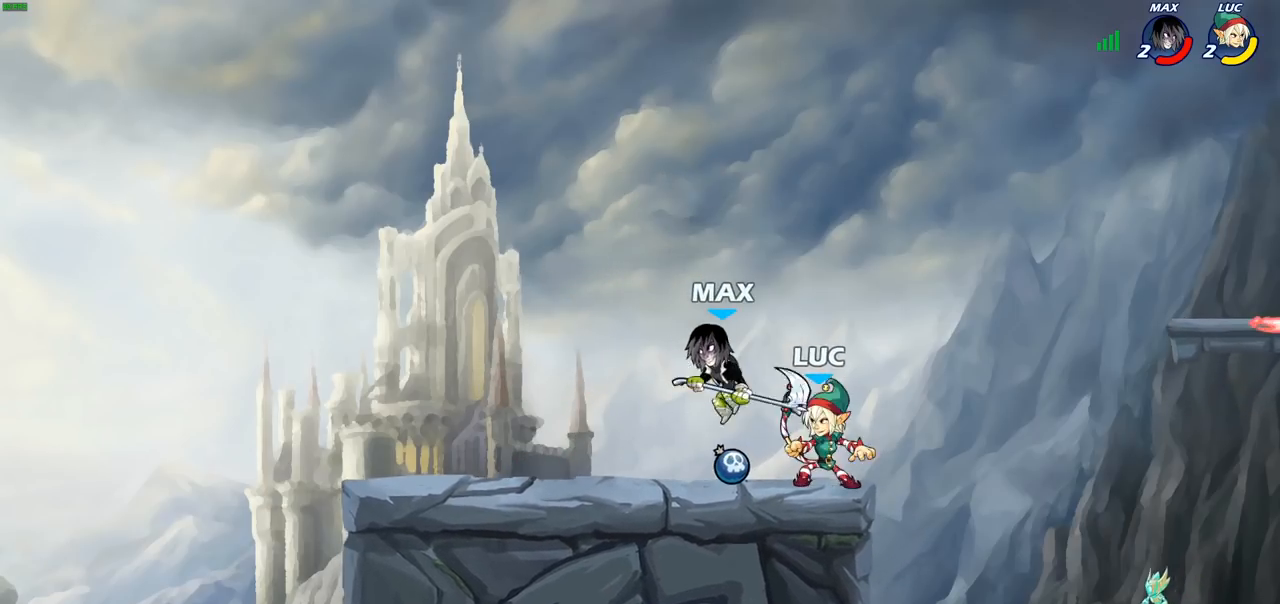
{"buttons": [], "left_stick": "center", "right_stick": "center", "events": [[17, "left_stick", "center"], [67, "SQUARE", "up"]]}
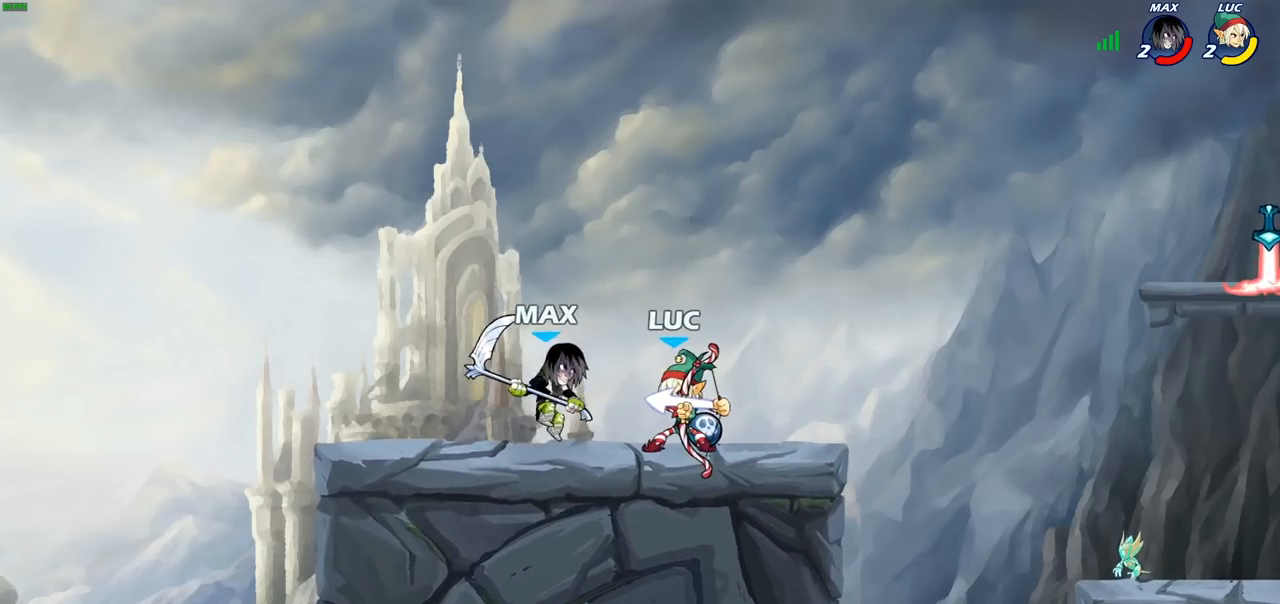
{"buttons": [], "left_stick": "center", "right_stick": "center", "events": [[117, "left_stick", "left"], [167, "R2", "down"], [217, "left_stick", "center"], [233, "CIRCLE", "down"], [267, "R2", "up"], [317, "CIRCLE", "up"]]}
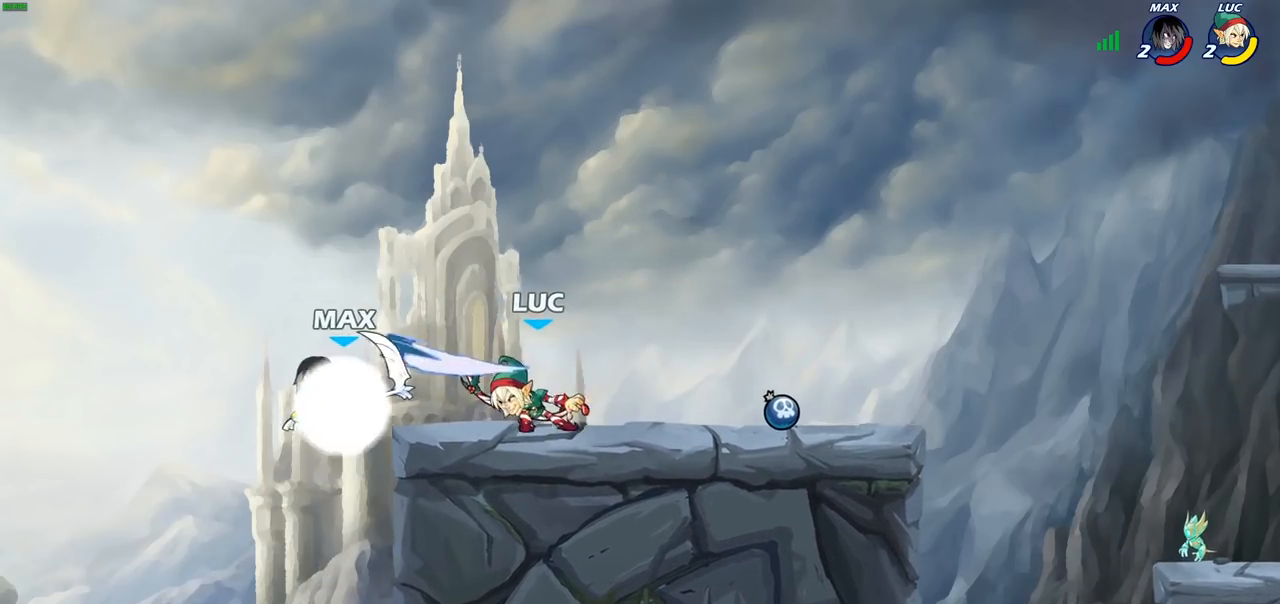
{"buttons": ["CROSS"], "left_stick": "right", "right_stick": "center", "events": [[450, "left_stick", "right"], [500, "CROSS", "down"]]}
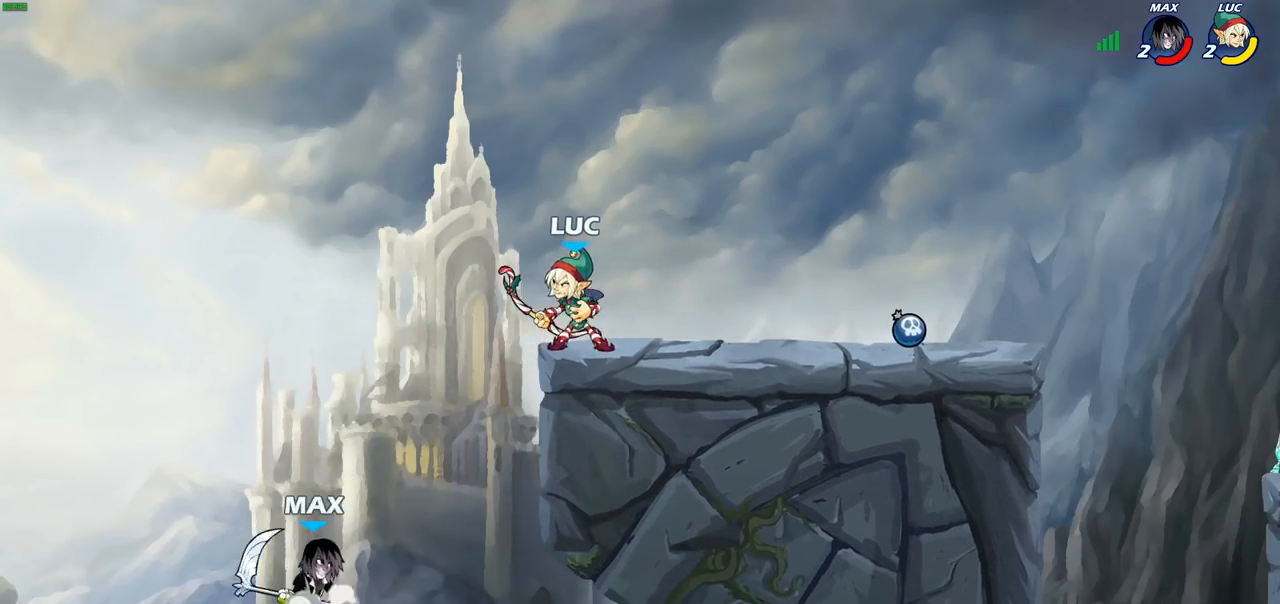
{"buttons": [], "left_stick": "down-left", "right_stick": "center", "events": [[133, "CROSS", "up"], [183, "left_stick", "up"], [283, "left_stick", "up-right"], [417, "left_stick", "up-left"], [483, "left_stick", "down-left"]]}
§
Output each line of the listing above that has "CROSS".

Reply to the task:
{"buttons": ["CROSS"], "left_stick": "right", "right_stick": "center", "events": [[450, "left_stick", "right"], [500, "CROSS", "down"]]}
{"buttons": [], "left_stick": "down-left", "right_stick": "center", "events": [[133, "CROSS", "up"], [183, "left_stick", "up"], [283, "left_stick", "up-right"], [417, "left_stick", "up-left"], [483, "left_stick", "down-left"]]}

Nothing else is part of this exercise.